No a very big change. Before we look at the performance we should take a look at the quality.

It seems the equal weight version gives slightly worse quality in some situations, but mostly I have a hard time telling any difference. Which is a good thing. Let us look at the performance numbers again:

2560x1440 980Ti Avg SD Max 970M Avg SD Max HD 4600 Avg SD
Baseline # 1.5 0.1 1.9 # 7.9 5.3 20 # 27.1 2
Naive marching # 5.6 1.8 9.6 # 18.5 5.6 30.8 # 102 35
Test - No sampling # 1.9 0.3 2.7 # 8.7 5.3 20.6 # 33.3 5
Test - Naive marching # 5.3 2 11.4 # 17.5 6 49 # 101 41.5
Test - Optimized marching # 4.4 1.5 10.3 # 14.4 5.5 44.5 # 86 33.3
Test - Equal weight # 2.8 0.9 5.2 # 11.1 5.4 26.5 # 56.5 21.9
1280x720 980Ti Avg SD Max 970M Avg SD Max HD 4600 Avg SD
Baseline # 1.5 0.1 1.9 # 7.9 5.4 20.4 # 24.5 2.4
Naive marching # 2.6 0.6 4.3 # 10.5 5.1 41.2 # 43.7 9.8
Test - No sampling # 1.6 0.1 2.3 # 8.1 5.4 34.5 # 26.2 2.5
Test - Naive marching # 2.5 0.6 11.2 # 10.3 5.2 21.2 # 44.2 11.6
Test - Optimized marching # 2.2 0.4 3.3 # 9.5 5.3 41.2 # 40.5 9.6
Test - Equal weight # 1.9 0.3 3.2 # 8.6 5.2 20.9 # 32.8 6.2

Wow, this is a very good result. Compared to optimized marching we have (on an 970m) a ~30% improvement at full resolution and a ~10% improvement at a quarter resolution. Compared to where we were when we started this optimization process we have a ~58% improvement at full resolution and a 20% improvement at a quarter resolution. The improvement is even more impressive on the integrated intel card. At a quarter resolution we have almost reached playable speeds (30fps).

Limitations

So, what’s the catch with the equal weight version? The problem with it is that it has uneven performance. It performs optimally when you are looking at spotlights from the side while not being too close to them. Worst case is when you are inside them looking at the light source, in that scenario the performance might be as bad as naive marching.

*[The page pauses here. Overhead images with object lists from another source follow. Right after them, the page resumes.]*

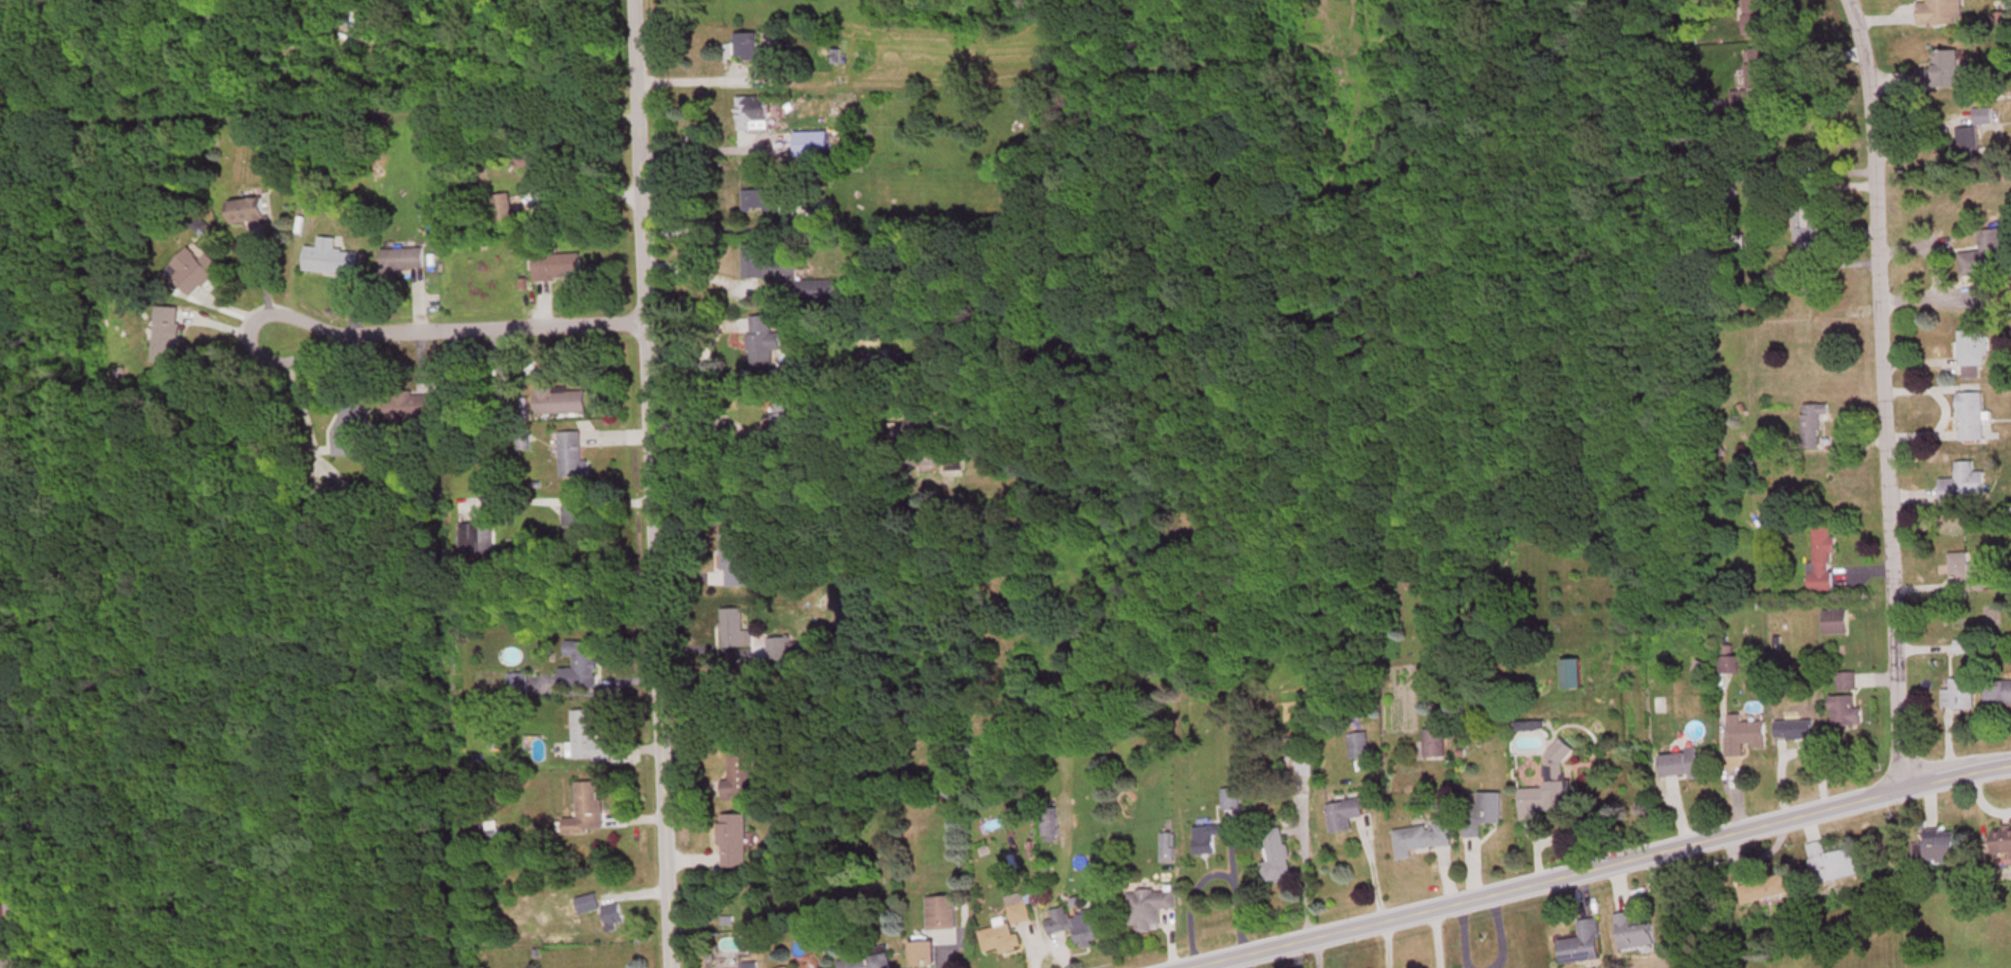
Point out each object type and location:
building: (1942, 14)
building: (1756, 18)
building: (748, 49)
building: (865, 59)
building: (1943, 74)
building: (1759, 82)
building: (754, 116)
building: (1985, 119)
building: (1969, 142)
building: (813, 146)
building: (1805, 154)
building: (762, 204)
building: (503, 213)
building: (248, 215)
building: (1808, 226)
building: (1989, 258)
building: (330, 260)
building: (403, 260)
building: (768, 264)
building: (558, 269)
building: (193, 273)
building: (825, 292)
road: (455, 318)
building: (167, 337)
building: (763, 344)
building: (1975, 353)
building: (865, 364)
road: (297, 389)
road: (1882, 393)
building: (561, 403)
building: (419, 409)
building: (1972, 419)
building: (787, 423)
building: (1814, 427)
building: (920, 431)
building: (573, 458)
building: (985, 462)
road: (648, 484)
building: (1965, 488)
building: (579, 524)
building: (478, 541)
building: (1823, 562)
building: (733, 563)
building: (1969, 578)
building: (1838, 624)
building: (735, 630)
building: (784, 650)
building: (583, 667)
building: (1731, 667)
building: (1573, 676)
building: (519, 684)
building: (1999, 694)
building: (1960, 696)
building: (1846, 713)
building: (1532, 728)
building: (1797, 729)
building: (1746, 737)
building: (589, 740)
building: (1436, 745)
building: (1361, 748)
building: (1301, 757)
building: (1682, 766)
building: (741, 773)
building: (1553, 786)
building: (1232, 801)
building: (590, 809)
building: (1485, 814)
building: (1346, 817)
building: (1052, 824)
building: (1208, 841)
building: (1423, 841)
building: (735, 843)
building: (2003, 844)
building: (1936, 847)
building: (1277, 860)
road: (1604, 866)
building: (1833, 866)
building: (1765, 891)
building: (589, 906)
building: (1152, 910)
building: (1019, 911)
building: (943, 916)
building: (8, 918)
building: (614, 918)
building: (1082, 926)
building: (1637, 938)
building: (1001, 942)
building: (1584, 946)
building: (728, 951)
building: (925, 956)
building: (866, 961)
building: (11, 962)
building: (751, 967)
building: (817, 967)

Another limitation that is slightly harder to spot has to do with the user parameters. The weight function is defined by setting a max distance for visibility. You might want to be able to view the effect from very far away while still having smaller (relative to the max distance) light sources. In order to accomplish this you must increase both the scale factor and the number of samples to keep the quality, if you don’t increase the number of samples a single sample might cover too much distance by itself. Depending on the scene this might work fine, but the problem is that increasing the number of samples effectively means increasing the worst case frametime.

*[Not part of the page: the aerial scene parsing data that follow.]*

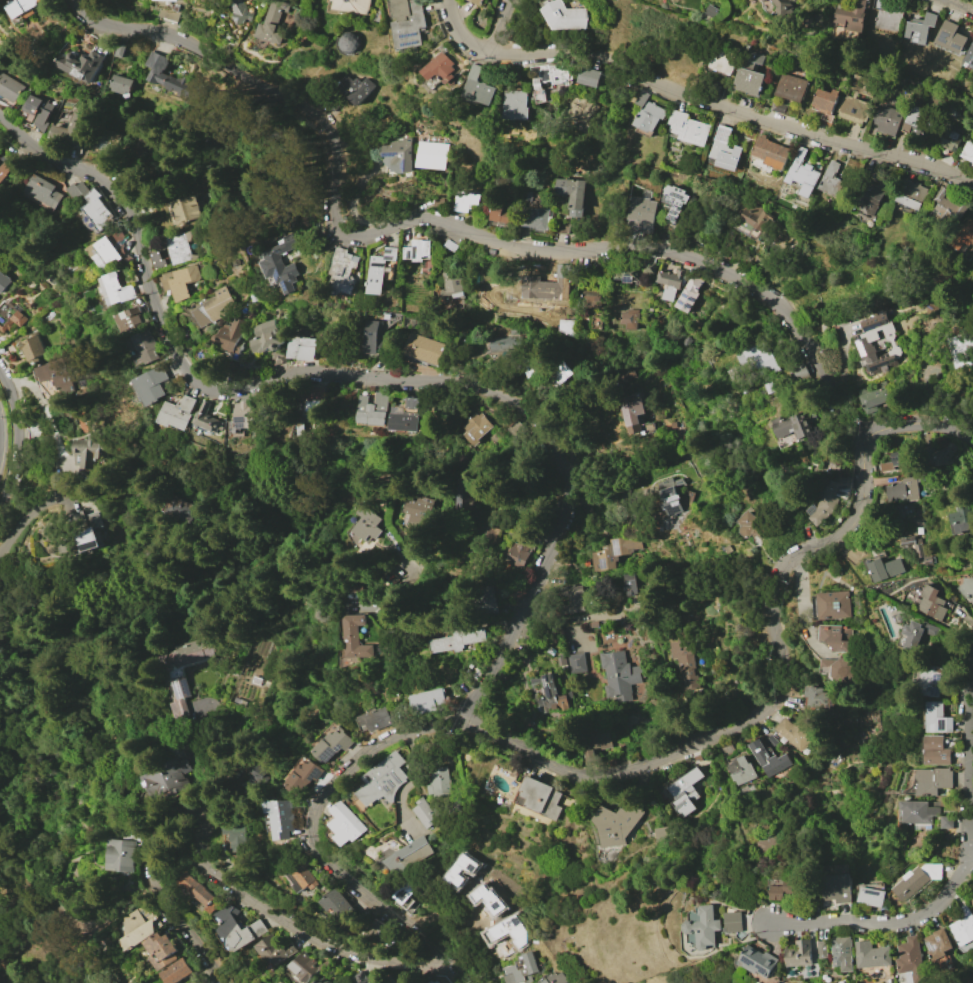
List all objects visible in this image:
building: (172, 0)
building: (332, 0)
building: (764, 1)
building: (477, 2)
building: (352, 5)
road: (960, 5)
building: (784, 6)
building: (24, 9)
building: (711, 10)
building: (242, 11)
building: (565, 16)
building: (852, 16)
building: (888, 19)
building: (276, 22)
building: (407, 22)
road: (504, 26)
building: (920, 28)
building: (845, 33)
rooftop solar panel: (944, 35)
building: (951, 36)
building: (350, 42)
rooftop solar panel: (958, 44)
building: (121, 50)
building: (970, 55)
building: (754, 56)
building: (723, 58)
building: (81, 64)
building: (439, 68)
rooftop solar panel: (547, 74)
building: (550, 74)
building: (588, 76)
building: (170, 78)
building: (749, 81)
building: (120, 84)
building: (477, 86)
building: (791, 86)
building: (10, 87)
road: (265, 87)
building: (355, 88)
road: (697, 99)
road: (102, 100)
building: (824, 100)
building: (856, 100)
building: (513, 104)
building: (39, 109)
building: (647, 113)
building: (886, 118)
building: (918, 121)
building: (688, 127)
building: (69, 128)
building: (948, 140)
building: (105, 142)
building: (724, 149)
building: (967, 151)
building: (770, 152)
rooftop solar panel: (393, 155)
building: (399, 155)
building: (432, 155)
rooftop solar panel: (407, 165)
building: (7, 166)
building: (802, 173)
building: (831, 179)
road: (21, 180)
building: (43, 191)
building: (910, 193)
building: (572, 194)
building: (873, 195)
building: (674, 200)
building: (464, 201)
building: (437, 202)
building: (945, 204)
building: (92, 205)
building: (183, 209)
building: (641, 211)
building: (500, 214)
building: (535, 217)
building: (765, 230)
building: (963, 235)
building: (450, 245)
building: (180, 246)
building: (106, 249)
building: (417, 249)
rooftop solar panel: (416, 252)
road: (656, 252)
rooftop solar panel: (410, 255)
building: (158, 260)
building: (281, 262)
building: (648, 267)
building: (343, 270)
building: (380, 270)
building: (390, 270)
building: (626, 272)
rooftop solar panel: (278, 278)
building: (179, 281)
building: (4, 282)
building: (670, 282)
building: (450, 285)
building: (547, 286)
building: (117, 288)
rooftop solar panel: (286, 289)
building: (689, 293)
rooftop solar panel: (687, 296)
building: (591, 298)
rooftop solar panel: (694, 300)
rooftop solar panel: (684, 303)
building: (214, 307)
rooftop solar panel: (690, 307)
building: (10, 317)
building: (131, 318)
building: (628, 318)
rooftop solar panel: (877, 325)
building: (566, 326)
building: (857, 330)
building: (229, 335)
building: (266, 336)
building: (373, 336)
building: (504, 343)
building: (146, 344)
building: (878, 344)
building: (32, 347)
building: (300, 347)
building: (960, 347)
building: (422, 349)
rooftop solar panel: (864, 349)
building: (276, 356)
building: (766, 363)
rooftop solar panel: (880, 367)
building: (531, 371)
building: (799, 372)
building: (732, 373)
building: (56, 374)
building: (558, 374)
road: (349, 377)
building: (152, 384)
building: (317, 391)
building: (874, 398)
building: (775, 400)
building: (374, 409)
building: (177, 412)
building: (633, 412)
road: (45, 414)
building: (245, 414)
building: (406, 415)
building: (206, 417)
rooftop solar panel: (243, 420)
building: (474, 427)
building: (792, 427)
building: (515, 429)
road: (18, 434)
road: (0, 435)
building: (88, 451)
building: (900, 458)
rooftop solar panel: (897, 460)
building: (902, 490)
building: (465, 492)
building: (668, 494)
building: (831, 497)
building: (174, 507)
rooftop solar panel: (812, 507)
road: (45, 508)
building: (416, 513)
building: (909, 516)
building: (961, 518)
building: (364, 522)
building: (752, 525)
building: (87, 529)
building: (911, 545)
rooftop solar panel: (91, 546)
rooftop solar panel: (618, 550)
building: (615, 551)
building: (519, 554)
building: (927, 560)
rooftop solar panel: (605, 564)
building: (883, 567)
building: (629, 584)
building: (967, 589)
building: (572, 598)
building: (488, 600)
building: (932, 603)
building: (832, 604)
building: (917, 634)
building: (838, 636)
building: (355, 637)
building: (457, 639)
building: (949, 640)
building: (685, 660)
building: (576, 662)
building: (837, 670)
building: (180, 672)
building: (618, 676)
building: (928, 680)
rooftop solar panel: (187, 687)
rooftop solar panel: (179, 690)
building: (550, 693)
building: (816, 696)
building: (428, 701)
building: (374, 718)
building: (937, 718)
building: (795, 733)
building: (771, 742)
building: (335, 745)
building: (595, 745)
road: (970, 748)
building: (935, 750)
rooftop solar panel: (342, 754)
building: (768, 758)
rooftop solar panel: (334, 761)
road: (631, 770)
building: (741, 770)
building: (259, 775)
building: (167, 777)
building: (307, 777)
building: (382, 780)
building: (931, 781)
building: (441, 783)
building: (684, 791)
road: (212, 795)
building: (542, 797)
building: (918, 811)
building: (425, 812)
building: (283, 817)
building: (947, 822)
building: (617, 823)
building: (346, 824)
building: (663, 834)
building: (238, 840)
building: (776, 843)
building: (123, 853)
building: (409, 855)
road: (204, 865)
road: (18, 871)
building: (302, 874)
building: (919, 879)
building: (844, 888)
building: (793, 889)
building: (199, 893)
rooftop solar panel: (879, 893)
building: (875, 897)
building: (406, 898)
building: (972, 900)
building: (338, 905)
road: (893, 920)
road: (57, 922)
building: (743, 922)
building: (713, 927)
building: (965, 927)
building: (139, 928)
building: (236, 929)
park: (36, 930)
road: (43, 931)
building: (380, 932)
rooftop solar panel: (943, 942)
building: (941, 944)
building: (274, 949)
building: (832, 949)
building: (160, 950)
building: (851, 952)
rooftop solar panel: (936, 952)
building: (810, 954)
building: (879, 954)
building: (916, 959)
building: (768, 961)
building: (309, 965)
rooftop solar panel: (762, 966)
road: (1, 967)
building: (522, 969)
building: (176, 971)
rooftop solar panel: (776, 975)
building: (361, 977)
building: (384, 978)
building: (558, 978)
building: (318, 981)
building: (431, 981)
building: (327, 982)
building: (336, 982)
park: (800, 982)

In conclusion things are not really as bad as I might have made it sound here. It basically means that the parameters need to be tuned for the scene. And the light placement itself might need to be done with some care to how the algorithm works, but for most scenes I suspect it will work fine. But the only way to truly know for sure is to test it out in practice. If the scene in question is problematic there are always other algorithms.

Conclusion

So, are we content?

For now, yes. In the end we managed to improve the quality and performance of the basic algorithm by quite a bit. I’m sure there are still many potential improvements to be made. One of the most obvious ones is to adapt it for textured lights. It would be interesting to see how expensive sampling a light texture is compared to the smoothstep() call each iteration.